Bundan sonra bana ne olacağı önemli değil. Herkes gibi ben de uzun yaşamak isterim. Ancak artık bununla ilgilenmiyorum. Sadece Tanrı’nın iradesine teslim olmak istiyorum. Bu gece çok mutluyum ve hiçbir şeyden endişe etmiyorum. Hiçbir insandan korkmuyorum. Tanrı bana dağın zirvesine çıkma lütfunda bulundu. Oradan etrafa baktım. Ve ‘Vaadedilmiş Ülke’yi gördüm. Ben oraya sizinle ulaşamayabilirim. Ancak bu gece bilmenizi istiyorum ki biz halk olarak o vaad edilmiş ülkeye ulaşacağız”.
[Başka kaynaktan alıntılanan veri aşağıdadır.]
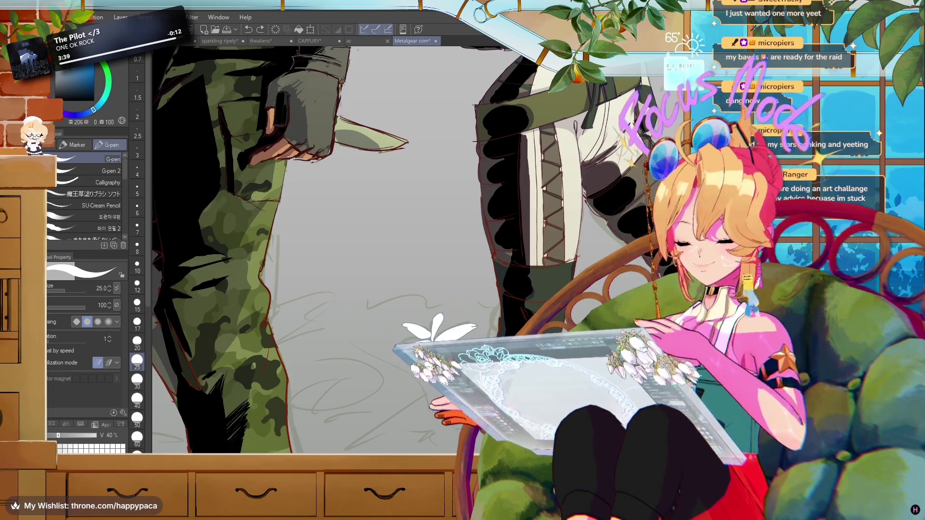
pyautogui.press('e')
King, bu konuşmasından 10 saat sonra 4 Nisan sabahı, Memphis’te kaldığı ve bugün müzeye dönüştürülmüş Lorraine Motel’in balkonuna hava almak için çıktığı sırada dürbünlü bir tüfekle atılan tek kurşunla yere yığıldı. Yardımcısı rahip Jesse Jackson’ın dizlerinde 50 dakika sonra hayatını kaybetti. Martin Luther King’in ölümü ülke çapında büyük şiddet olaylarına yol açtı. 60 şehirde çıkan isyanlarda 46 kişi öldü. Aynı akşam Indianapolis’te seçim kampanyası için bulunan başkan adayı Robert Kennedy, hemen şehrin siyahların yaşadığı gettosuna gitti.


Size çok acı bir haberim var; Martin Luther King bu akşam öldürüldü. Eğer böyle bir insafsızlık karşısında içinizde doğan nefret ve kızgınlıkla bütün beyazları suçlamaya kalkışırsanız, hatırlayın ki ben de aynı tür duygularla doluyum. Benim de ağabeyim öldürüldü. Hem de bir beyaz tarafından."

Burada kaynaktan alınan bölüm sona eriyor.